Suppression of Methanol Crossover for Direct Methanol Fuel Cells Using a Layer of Nanometer-Sized Pt₅₀-Sn₅₀ Catalyst Particles Deposited on Proton Exchange Membrane Surface

This paper deposited a layer of nanometer-sized Pt₅₀-Sn₅₀ catalyst particles in the proton exchange membrane (PEM) surface by impregnation-reduction (IR) method to suppress the methanol crossover and improve the utilization efficiency of methanol fuel. The suppression of methanol crossover and the performance of membrane electrode assembly (MEA) for the proposed structure were compared to those with normal-PEM structure. The possible mechanism of the suppression of methanol crossover was investigated.
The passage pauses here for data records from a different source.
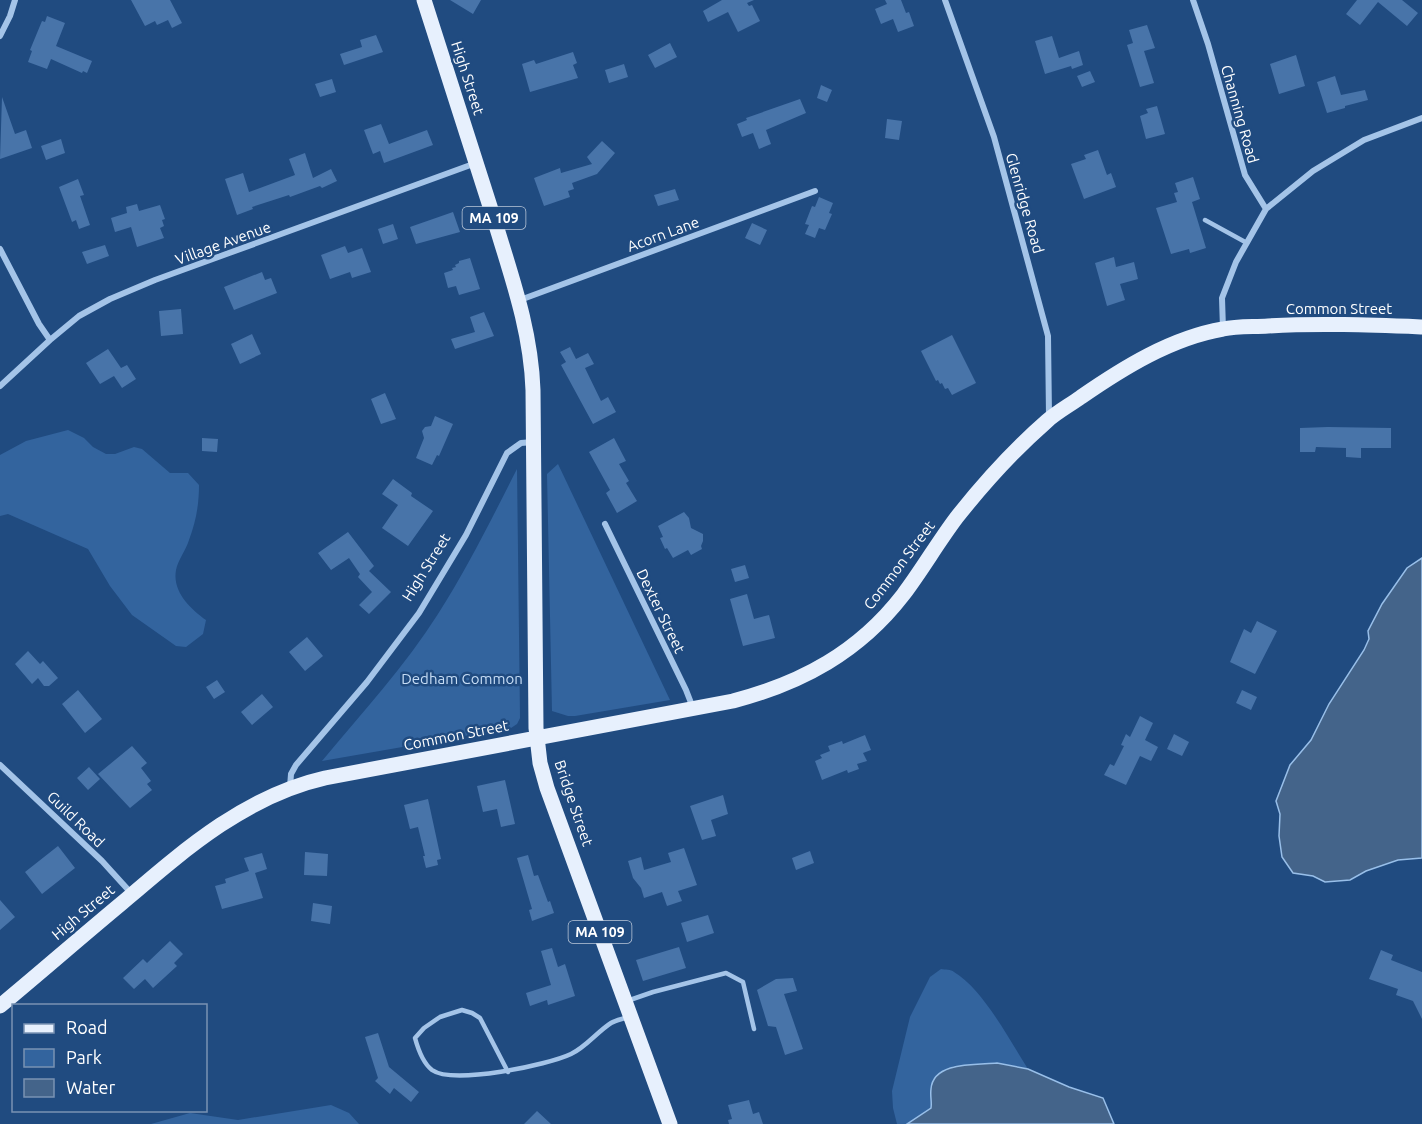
<svg xmlns="http://www.w3.org/2000/svg" width="1422" height="1124" font-family="Ubuntu,sans-serif">
<style>
.green{fill:#33649e}
.water{fill:#44648a;stroke:#98bfe9;stroke-width:1.5}
.building{fill:#4874a9}
.lines{fill:none;stroke-linecap:round;stroke-linejoin:round}
.lane{stroke:#a4c4e8;stroke-width:4.5}
.street{stroke:#a4c4e8;stroke-width:6}
.primary{stroke:#e7f0fd;stroke-width:15}
.labels{text-anchor:middle;dominant-baseline:central;stroke-width:5;stroke-linejoin:round;paint-order:stroke}
.shield{fill:#204b80;stroke:#bcc9d9;stroke-width:1.5}
.shield-label{font-size:14px;font-weight:bold;fill:#fff}
.street-label{font-size:15px;fill:#fff;stroke:#204b80}
.park-label{font-size:15px;fill:#c8def6;stroke:#204b80}
</style>
<rect width="100%" height="100%" fill="#204b80"/>
<!-- green -->
<path class="green" d="M68,430L84,438L93,447L106,454H115L134,447L142,449L170,473H188L199,485C199,505 196,521 189,540C186,550 178,560 176,570C172,592 191,609 206,620L203,634L186,647L176,646L132,615L110,586L88,549L8,514L0,516V455L26,441Z
M558,464L670,700L575,716H568L552,711L547,474Z
M517,469L520,718L517,724L511,728L322,761C362,713 405,666 438,614C468,567 492,518 517,469Z
M941,969C945,970 951,969 954,972C983,989 1010,1041 1028,1069L997,1063L953,1066L931,1089V1108L907,1124H897L893,1108L892,1091L910,1017L930,977Z
M331,1105L349,1113L359,1124H151L190,1113L238,1120Z"/>
<!-- water -->
<path class="water" d="M1422,558V858L1398,860L1366,871L1350,880L1325,882L1313,876L1293,873L1282,857L1279,836L1280,814L1276,801L1290,765L1311,740L1329,704L1364,650L1369,639L1368,631L1382,604L1407,568Z
M997,1063L1028,1069L1069,1087L1103,1098L1114,1124H907L931,1108C932,1102 930,1096 931,1089C933,1061 977,1065 997,1063Z"/>
<!-- building -->
<path class="building" d="M131,0H170L182,23L172,28L168,20L157,25L155,21L145,26Z
M450,0H481L473,14Z
M722,0H754L747,3L749,6L752,5L760,21L738,32L728,12L708,22L703,11Z
M885,0H901L906,13L909,12L914,26L898,32L893,19L881,24L875,9L887,4Z
M1357,0H1402L1418,13L1407,26L1378,2L1360,25L1346,14Z
M47,16L65,23L56,46L92,61L87,73L83,71L82,73L51,59L47,69L28,62L32,51L30,50L42,21L45,22Z
M1147,25L1155,48L1144,51L1154,83L1140,87L1127,45L1133,43L1129,30Z
M376,35L383,52L344,65L340,54L362,47L360,40Z
M1052,36L1059,58L1079,51L1083,65L1072,69L1071,66L1045,74L1035,41Z
M670,43L677,57L655,68L648,55Z
M573,52L577,63L573,65L578,78L530,92L522,64L534,60L536,64Z
M1296,55L1305,86L1279,94L1270,64Z
M624,64L628,77L609,83L605,70Z
M1090,71L1095,82L1082,87L1077,76Z
M1335,76L1341,95L1365,90L1368,100L1345,106V108L1327,113L1317,82Z
M332,79L336,92L320,97L315,84Z
M821,85L832,90L827,102L817,98Z
M2,97L15,134L26,130L32,148L0,159Z
M800,99L806,113L766,130L771,144L759,149L753,133L742,137L737,124L747,120L746,118Z
M1157,106L1165,134L1146,139L1140,116L1148,113L1146,109Z
M887,119L902,121L899,140L885,138Z
M381,124L389,144L427,130L433,145L384,163L380,151L373,154L364,130Z
M61,139L65,153L46,160L41,146Z
M602,141L615,153L597,174L572,183L574,189L568,191L570,197L544,206L534,178L560,168L561,173L592,164L587,157Z
M1098,150L1107,175L1111,173L1116,187L1084,199L1071,164L1086,159L1084,155Z
M305,153L313,178L331,169L337,181L322,188L320,186L290,197L289,195L252,207L253,209L237,215L225,179L243,173L249,192L295,175L289,159Z
M1193,177L1200,199L1192,202L1206,248L1190,253L1189,249L1171,254L1156,208L1177,202L1174,193L1178,192L1175,183Z
M78,179L84,195L80,196L90,225L79,229L76,220L72,222L59,187Z
M675,189L679,200L658,206L654,195Z
M819,197L833,203L829,213L832,214L825,230L819,228L815,238L805,234L809,225L805,224L812,206L815,207Z
M137,204L139,211L160,205L165,219L162,220L164,226L160,228L164,238L137,247L131,227L115,232L111,218L127,213L126,207Z
M453,212L460,232L416,244L410,227Z
M752,223L767,230L760,245L745,238Z
M393,224L398,239L383,244L378,229Z
M105,245L109,256L87,264L82,252Z
M345,246L348,253L362,248L371,272L352,278L350,272L330,279L321,255Z
M1114,257L1116,267L1134,262L1138,279L1120,284L1125,300L1107,306L1095,263Z
M470,258L480,289L459,295L456,286L448,288L444,273L453,270L452,268L456,267L455,265L459,263V261Z
M262,272L265,280L271,278L277,293L234,310L224,287Z
M181,309L183,334L161,336L159,311Z
M484,312L494,336L455,349L451,339L475,332L470,317Z
M252,334L261,354L240,364L231,344Z
M952,335L976,383L952,395L948,388L945,389L942,383L940,384L938,380L936,381L921,351Z
M570,347L576,359L588,353L594,364L585,368L601,401L608,397L616,412L593,424L561,365L566,362L560,352Z
M108,349L121,368L127,365L136,379L122,388L114,376L100,384L86,363Z
M385,393L396,419L381,424L371,399Z
M435,416L453,424L439,456L437,455L432,465L416,458L424,438L422,431L425,427L431,426Z
M1328,427L1391,428V448H1361V458L1346,457V448L1316,447L1315,452H1300V428Z
M202,438L218,439L217,452L202,451Z
M614,438L626,461L619,464L629,481L626,483L637,501L617,513L606,493L610,490L589,452Z
M393,479L412,493L411,496L433,511L408,546L382,528L398,505L382,494Z
M684,512L689,518L691,528L703,534V541L701,546L702,549L691,555L688,550L673,558L667,548L665,549L660,538L663,537L658,526Z
M348,532L374,566L369,571L391,592L369,614L359,605L372,592L358,577L360,574L349,558L331,570L318,553Z
M745,565L749,578L735,582L731,569Z
M747,594L754,619L769,615L775,638L743,646L730,599Z
M1257,621L1277,631L1255,674L1230,662L1244,629L1251,633Z
M307,637L323,656L305,671L289,652Z
M28,651L40,664L43,661L58,678L49,686H44L38,678L32,684L15,664Z
M217,680L225,692L214,699L206,687Z
M78,690L102,719L85,733L62,704Z
M1242,690L1257,697L1251,710L1236,703Z
M262,694L273,707L252,725L241,712Z
M1140,716L1153,723L1145,740L1158,747L1151,761L1140,756L1126,785L1104,775L1110,764L1114,766L1124,746L1121,745L1126,734L1130,737Z
M1174,734L1189,742L1182,756L1167,749Z
M865,735L871,750L863,753L867,761L857,764L859,769L848,773L847,770L822,780L815,761L822,758L820,755L830,751L828,746L842,741L843,744Z
M132,746L147,763L141,768L151,781L147,784L152,790L130,808L98,774Z
M89,767L100,779L88,790L77,778Z
M505,780L515,824L501,827L497,809L483,812L477,786Z
M723,795L728,814L711,820L716,836L702,840L690,806Z
M428,799L441,859L437,860L438,865L426,868L423,856H425L418,827L410,829L404,805Z
M58,846L75,868L42,894L25,872Z
M684,848L697,885L678,891L682,901L667,906L662,892L644,898L641,888L633,878L628,861L641,857L644,870L671,862L668,853Z
M810,851L814,863L796,870L792,858Z
M305,852L328,854L327,876L304,875Z
M262,853L267,869L255,873L263,898L222,909L215,886L226,883L225,879L249,871L244,858Z
M528,855L534,876L538,875L548,902L550,901L554,913L532,921L529,910L532,909L517,858Z
M0,900L15,917L0,930Z
M313,903L332,906L330,924L311,921Z
M708,915L714,933L687,942L681,923Z
M170,941L183,954L174,963L177,966L153,988L145,979L134,989L123,978L143,959L147,963Z
M679,947L686,968L643,981L636,960Z
M552,948L558,967L565,964L575,996L548,1005L547,1000L530,1006L526,993L551,985L541,951Z
M1381,950L1393,955L1391,960L1422,972V1019L1413,1001L1396,995L1398,989L1369,979Z
M793,978L797,991L784,994L803,1049L785,1055L776,1027L768,1026L757,990L776,979Z
M378,1033L389,1067L419,1092L411,1102L394,1088L390,1094L375,1081L378,1078L365,1037Z
M749,1100L753,1114L759,1112L763,1124H729L728,1120L732,1119L728,1105Z
M537,1111L551,1124H524Z"/>
<g class="lines">
<!-- lane -->
<path class="lane" d="M1205,220L1247,243
M627,1001L653,992L726,973L743,982L754,1029
M508,1072L480,1018L472,1013L462,1010L440,1017L424,1028L415,1038C418,1049 423,1063 432,1070C453,1085 548,1065 571,1054C586,1047 597,1032 611,1023C616,1020 623,1019 628,1017"/>
<!-- street -->
<path class="street" d="M945,0L994,137L1048,336L1049,416
M1193,0L1208,44L1245,175L1266,209L1236,262L1222,298L1223,329
M0,36L10,16L15,0
M1266,209L1313,171L1364,140L1422,118
M0,249L39,324L50,340
M520,300L815,191
M0,386L50,340L79,316L110,299L155,280L476,163
M605,524L686,690L693,708
M0,765L102,861L132,894
M290,787L291,774L296,765L367,682L419,613L466,535L507,453L521,443L533,442"/>
<!-- primary -->
<path class="primary" d="M424,0C448,74 472,148 495,222C512,278 531,331 533,390L536,728L540,763L547,788L670,1124
M0,1006C41,972 81,937 122,903C183,851 245,796 325,778L733,701C802,683 859,652 903,595C922,570 938,542 957,517C984,483 1015,449 1047,421C1057,412 1070,405 1081,397C1123,368 1171,338 1223,329C1237,326 1253,327 1268,326C1319,323 1370,325 1422,327"/>
</g>
<g class="labels">
<!-- shield labels -->
<g class="shield">
<rect x="462.5" y="207" width="63" height="22" rx="4.5"/>
<rect x="568.5" y="921" width="63" height="22" rx="4.5"/>
</g>
<g class="shield-label">
<text x="494" y="218">MA 109</text>
<text x="600" y="932">MA 109</text>
</g>
<!-- street labels -->
<g class="street-label">
<text transform="translate(468 78) rotate(72)">High Street</text>
<text transform="translate(1240 114) rotate(74)">Channing Road</text>
<text transform="translate(1025 203) rotate(74)">Glenridge Road</text>
<text transform="translate(663 234) rotate(-20)">Acorn Lane</text>
<text transform="translate(223 243) rotate(-20)">Village Avenue</text>
<text x="1339" y="308">Common Street</text>
<text transform="translate(899 565) rotate(-53)">Common Street</text>
<text transform="translate(426 567) rotate(-58)">High Street</text>
<text transform="translate(661 611) rotate(64)">Dexter Street</text>
<text transform="translate(456 735) rotate(-11)">Common Street</text>
<text transform="translate(574 803) rotate(71)">Bridge Street</text>
<text transform="translate(76 819) rotate(44)">Guild Road</text>
<text transform="translate(83 912) rotate(-40)">High Street</text>
</g>
<!-- park labels -->
<g class="park-label">
<text x="462" y="678">Dedham Common</text>
</g>
</g>
<!-- legend -->
<rect x="12" y="1004" width="195" height="108" fill="#204b80" stroke="#7993b3" stroke-width="1.5"/>
<rect x="24" y="1024" width="30" height="9" fill="#e7f0fd" stroke="#7993b3" stroke-width="1.5"/>
<text x="66" y="1034" font-size="18" fill="#ffffff">Road</text>
<rect x="24" y="1049" width="30" height="18" fill="#33649e" stroke="#7993b3" stroke-width="1.5"/>
<text x="66" y="1064" font-size="18" fill="#ffffff">Park</text>
<rect x="24" y="1079" width="30" height="18" fill="#44648a" stroke="#7993b3" stroke-width="1.5"/>
<text x="66" y="1094" font-size="18" fill="#ffffff">Water</text>
</svg>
SEM, X-ray, EDS and EPMA analysis were used to characterize microstructures, phases, chemical composition and distributions for the obtained electro-catalyst layers. Methanol crossover rate in a DMFC was determined by measuring the CO₂ concentration at the cathode exit in real time. Experimental results demonstrate that the PEM with a layer of nanometer-sized Pt₅₀-Sn₅₀ catalyst particles suppresses methanol crossover by up to 18% more than the normal-PEM, and yield a 8% better MEA performance than the normal-MEA. The combination effects of Pt₅₀-Sn₅₀ in PEM as a methanol filter and electrode contribute to the suppression of methanol crossover and improvement of cell performance as well as the utilization efficiency of methanol fuel.